====== 文書抜粋 ======

また、エプソンでは、取引先向けの相談・通報窓口を設置しているほか、お客様や投資家、地域住民の方など全てのステークホルダーの皆さまへは、自社ウェブサイトのお問い合わせ窓口に加え、2024年4月から一般社団法人 ビジネスと人権対話救済機構(JaCER)に加入し、JaCERが提供する対話救済プラットフォームによる相談・通報の受付を開始しました。JaCERは、「国連ビジネスと人権に関する指導原則」に準拠して、多数の企業が関わる協働型の苦情処理プラットフォームを提供し、専門的な立場から会員企業の苦情処理への支援・推進を行うことを目指す組織です。これらの窓口を活用し、幅広いステークホルダーの皆さまからの人権に関するご相談・通報等に適切に対応していきます。
以上の相談・通報窓口は、通報情報を厳格に管理し、通報者への報復行為を禁止し、匿名性を確保して運用しています。
教育
人権に関する教育は、従前からRBA行動規範やその詳細ルールについて社内および国内外の人事、安全衛生、環境、倫理、サプライチェーン管理等の業務に従事する関係部門・関係者を中心に周知を図ってきていますが、2021年度は、「エプソングループ人権方針」の改定にあたり、取締役およびセイコーエプソン本社関係機能主管部門のメンバーや、国内外関係会社の人事部門を中心とした関係者に対し、改めて「ビジネスと人権」に関する勉強会を行いました。2022年度には、グローバルにビジネスを行う上で必須の「ビジネスと人権」の基礎と、エプソンの人権尊重への取り組みを学ぶことを通じ、人権尊重への意識を高め、人権侵害を防ぐことを目的として、セイコーエプソンおよび国内関係会社の役員、従業員、契約社員、派遣社員などを対象としたe-ラーニングを実施しました。2023年9月末時点で受講者数は18,473人ととなっています。

======

**練習問題**.
1. エプソンの人権への取り組みに関する文書抜粋で、相談・通報窓口の運用にあたって講じているとされる措置をすべて挙げよ。
2. エプソンの人権への取り組みに関する文書抜粋を、最後の文の後から書き継げ。

====== 記録一覧 ======

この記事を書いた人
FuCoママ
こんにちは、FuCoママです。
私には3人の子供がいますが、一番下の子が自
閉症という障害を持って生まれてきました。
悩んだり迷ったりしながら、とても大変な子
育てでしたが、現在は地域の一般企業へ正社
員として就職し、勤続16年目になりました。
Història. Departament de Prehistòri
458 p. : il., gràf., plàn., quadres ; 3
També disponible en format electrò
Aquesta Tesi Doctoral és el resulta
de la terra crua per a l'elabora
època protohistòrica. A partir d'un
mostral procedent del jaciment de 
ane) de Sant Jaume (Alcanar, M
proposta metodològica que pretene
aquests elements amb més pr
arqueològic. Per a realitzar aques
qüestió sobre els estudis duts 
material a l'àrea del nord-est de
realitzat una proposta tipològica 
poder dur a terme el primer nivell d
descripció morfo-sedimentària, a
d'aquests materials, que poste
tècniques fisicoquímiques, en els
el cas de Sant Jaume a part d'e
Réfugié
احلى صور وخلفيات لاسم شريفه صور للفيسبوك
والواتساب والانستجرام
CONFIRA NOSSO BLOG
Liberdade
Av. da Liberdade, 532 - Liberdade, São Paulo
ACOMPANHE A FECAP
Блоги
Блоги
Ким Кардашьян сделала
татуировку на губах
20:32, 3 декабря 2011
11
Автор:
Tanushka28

======

**想定解答**.
1.
・通報情報を厳格に管理する
・通報者への報復行為を禁止する
・匿名性を確保する

2.
2023年度は、この「ビジネスと人権」に関する教育を、海外主要現地法人7社(製造・販売)において、マネージャー以上を主な受講者としてe-ラーニングで実施しました。この受講率は2024年6月末時点で92.7%となっています。2024年度はすべての海外現地法人にて実施する予定です。
現代奴隷と人身売買に関するステートメント
エプソンは、英国2015年現代奴隷法やオーストラリア2018年現代奴隷法、カナダ2024年サプライチェーンにおける強制労働・児童労働の防止等に関する法律および米国カリフォルニア州サプライチェーン透明法などに基づき、現代奴隷や人身売買をサプライチェーンから撲滅するための方針やエプソンが取り組んだ結果を以下の通り報告します。
Epson Slavery & Human Trafficking Statement for Financial Year 2023 (PDF, 7MB)
2023年度現代奴隷と人身売買に関するステートメント(和文仮訳)(PDF, 1.2MB)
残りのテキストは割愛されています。